The Kerautret et al. (2015) algorithm extracts a centerline from a surface mesh by casting rays from each surface point along its normal. The rays are accumulated in a voxel grid where the maximal ridges represent centerlines. The most recent modification (Kerautret et al., 2016) determines an accumulation confidence value for each voxel, where points with higher confidence are more likely to be located on the centerline.

The only required parameter is the accumulation distance ( d acc ) or ray length, which is slightly larger than the maximal radius of the input shape. This value is straightforward to approximate for each volume using the radius of the larger vessels.

The kline algorithm (Kline et al., 2010) calculates a distance field using the fast marching method (FMM), and then internal ridges (maxima) are followed from user-specified seed points. This algorithm assumes that the geometry is a connected tree of tubular structures branching from a single root point. Since microvascular networks do not have a unique root, a large number of seed points are required to comprehensively trace the network.

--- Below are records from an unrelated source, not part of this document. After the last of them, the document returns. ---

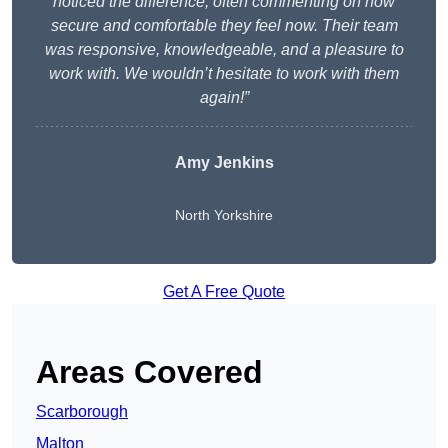
noticed the difference, often commenting on how
secure and comfortable they feel now. Their team
was responsive, knowledgeable, and a pleasure to
work with. We wouldn’t hesitate to work with them
again!”
Amy Jenkins
North Yorkshire
Get A Free Quote
Areas Covered
Scarborough
Malton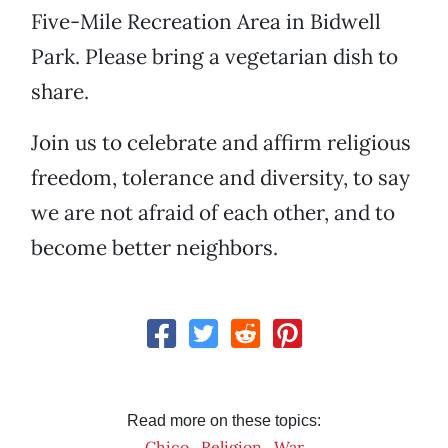
Five-Mile Recreation Area in Bidwell
Park. Please bring a vegetarian dish to
share.
Join us to celebrate and affirm religious
freedom, tolerance and diversity, to say
we are not afraid of each other, and to
become better neighbors.
Read more on these topics:
Chico
Religion
War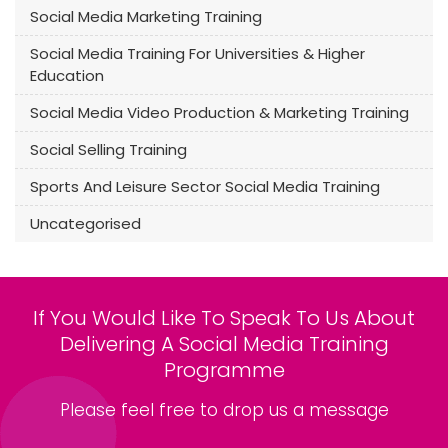
Social Media Marketing Training
Social Media Training For Universities & Higher
Education
Social Media Video Production & Marketing Training
Social Selling Training
Sports And Leisure Sector Social Media Training
Uncategorised
If You Would Like To Speak To Us About
Delivering A Social Media Training
Programme
Please feel free to drop us a message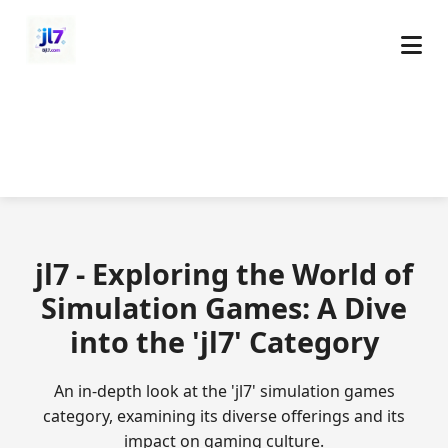
jl7 - Exploring the World of
Simulation Games: A Dive
into the 'jl7' Category
An in-depth look at the 'jl7' simulation games
category, examining its diverse offerings and its
impact on gaming culture.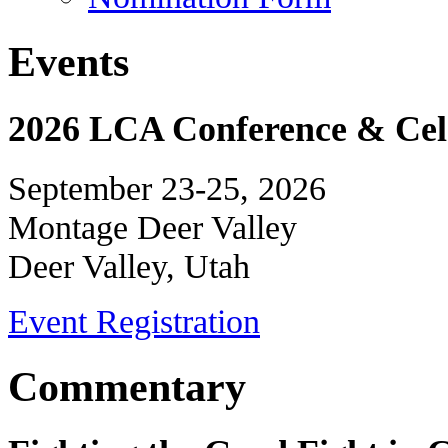
Events
2026 LCA Conference & Cele
September 23-25, 2026
Montage Deer Valley
Deer Valley, Utah
Event Registration
Commentary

The tagliasacchi algorithm (Tagliasacchi et al., 2012) calculates the skeleton from a closed mesh using mean curvature flow (MCF). The medial axis is extracted by moving the mesh along its surface normal proportional to the surface curvature. This iteratively collapses the mesh into a one-dimensional curve (Figure 13). We tested the tagliasacchi method using an implementation provided by StarLab ² , which requires a watertight manifold mesh and is highly sensitive to mesh boundaries. We forced a watertight mesh at all boundaries and applied the algorithm to each closed mesh component separately.

The antiga algorithm (Antiga et al., 2003) builds a Voronoi diagram from point samples of the vascular surface. The intersections of each Voronoi region lie equidistant to the sampled surface, such that medial axis curves can be traced between user-specified seed points. The Delaunay tessellation is calculated from a set of points P that densely samples the vascular surface, which provides the vertices V for the Voronoi diagram. The user specifies a set of seed points S that are connected by selecting points in V that maximize the distance from the vascular surface. This is done by solving an Eikonal equation using the fast sweeping method, ensuring a maximum distance from the boundary surface and providing stability in complex regions like bifurcations. This study uses the implementation of antiga provided in Slicer ³ . However, the method failed to process seed points or centerlines for messy surfaces created in some LSFM datasets (Table 4).

The precision and recall for the proposed skeletonization methods are shown in Table 4. The NetMets algorithm is used to quantify performance using σ = 1 µm. The results are provided using all binarization algorithms as input. The ground truth binarization is also provided as a baseline to demonstrate skeletonization from an “ideal” starting point (Table 5).

The lee and palagyi methods achieved the highest F-score across all images, capturing vessel continuity at the cost of adding spurious branches to larger vessels. The antiga method provided the highest precision, however, it identified fewer vessels. The method failed to extract skeletons from binarized results using Otsu’s method due to the excessive number of vertices and edges. Gradient-based methods (kerautret and kline) performed poorly across most images. While kline was designed for vessels, it is poorly suited to microvascular networks since they are not tree-like. The difference in the performance of the kerautret for KESM data also stands out, likely due to the higher resolution of KESM data. This provides (1) a more completely connected mesh and (2) larger distances between adjacent unconnected vessels.